The lyrics here are simple, but powerful, and repeated again and again.
If there is a way to build it
There’ll be a way to destroy it
Things are not all that out of control
Sadier’s disinterested tone presents some basic historical materialism: no system, no custom, no mode of production is inscribed in nature or in eternity. This basic premise is often the first stepping stone to developing a critical perspective on capitalism: to denaturalize it in order to demystify it. In other words, there is, always, an alternative. If it can be built, it can be destroyed.
As the verse repeats, the music does so as well, the same dense chords of guitar and organ. But this is repetition with a difference: things become noisier, increasing into a terrifying squall of distortion and rickety Farfisa.
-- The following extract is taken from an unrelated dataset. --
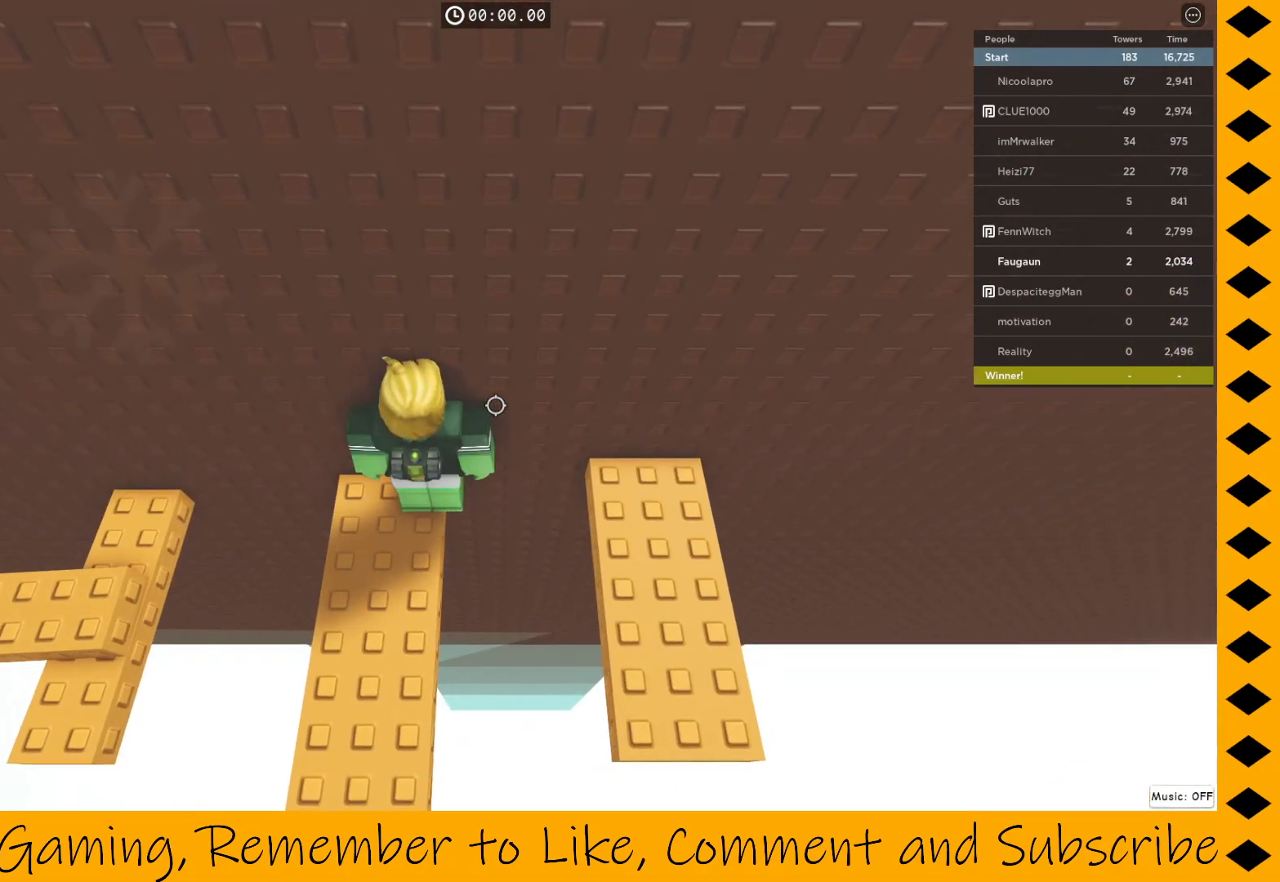
{"keys": [], "mouse": ["right"], "events": []}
Here the lyrical themes that would later surface in “Ping Pong” – “a slump and war then peel back to square one and back for more” – are realized sonically. This is capitalism lurching from crisis to crisis, returning to the same logic of accumulation – the same notes – but with deeper contradictions and greater violence. If things are, as the lyrics avow, not that out of control, the rest of the song certainly sounds like they are.
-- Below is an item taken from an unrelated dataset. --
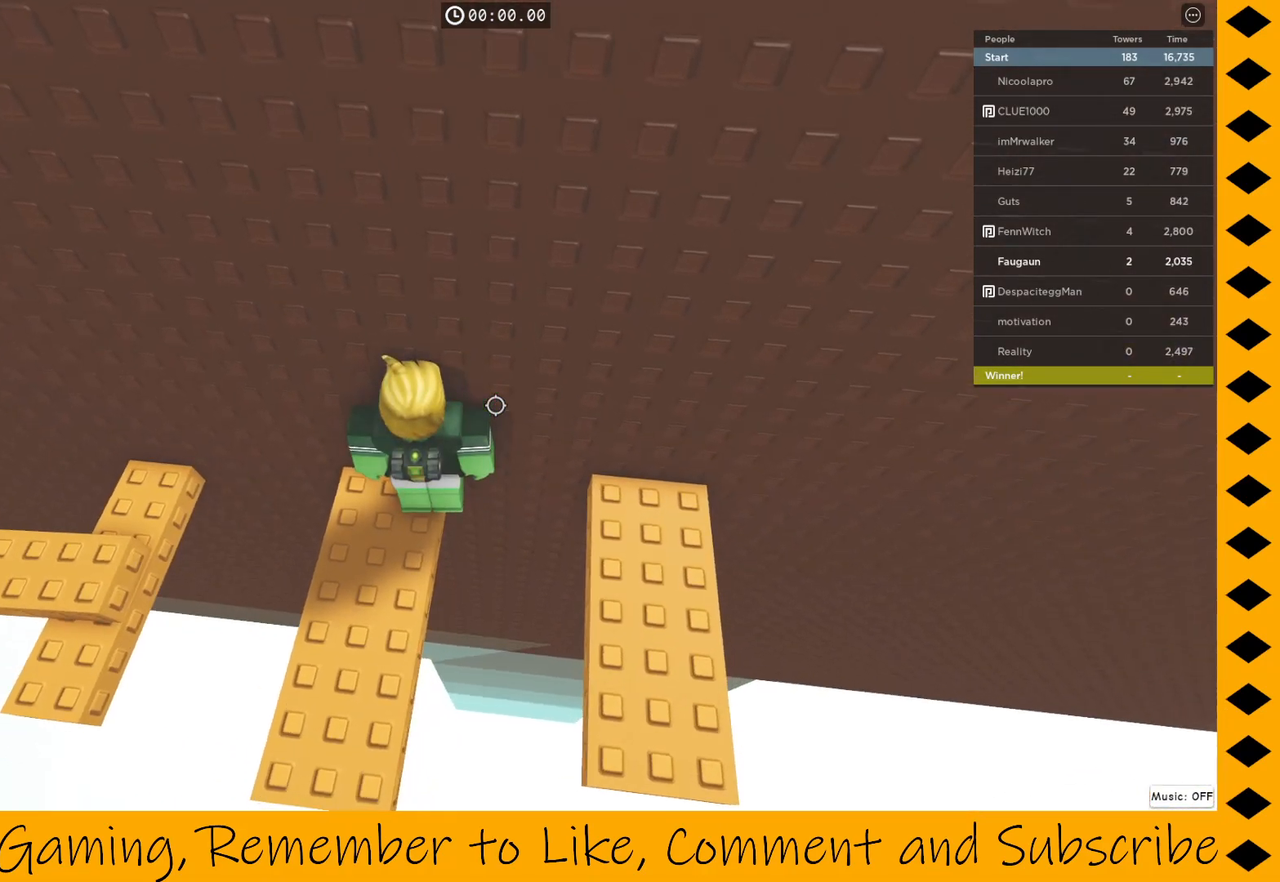
{"keys": [], "mouse": ["right"], "events": [[183, "a", "down"], [233, "a", "up"]]}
And yet in spite of the noise, the vocals never lose their unflappable tranquility. One obvious interpretation of this jarring juxtaposition, of a serene invocation to keep calm and carry on in the face of capitalism’s shambling horror, is simple irony. Such a snicker would certainly fit well with the snark-saturated ‘90s indie rock scene of which Stereolab was a part. But irony doesn’t apply to this song. The singing is serene, steadfast, and sincere.
It here that “Crest” reveals its value to those in struggle today. As capitalism undergoes another round of violent restructuring, as futures evaporate, as global tensions escalate, it’s hard to resist the temptation to throw up our hands, to give in to the storm or to retreat from it. But “Crest” points the way to a recourse, a shelter: the theoretical and political practice that has fought and resisted capitalism at every step, through every slump, war, and recovery, and has unwaveringly defended this core historical principle: if there is a way to build it, there’ll be a way to destroy it.
As new and old generations peel back to square one and open Das Kapital for the first, or the dozenth, time, while workers go on their first, or dozenth, walkout, we see the same principle reaffirmed. Victory is not assured – far from it! – but it is never foreclosed. “Crest” makes the same point that Fredric Jameson does in Valences of the Dialectic: “the worldwide triumph of capitalism at one and the same time secures the priority of Marxism as the ultimate horizon of thought in our time.” Things are not all that out of control.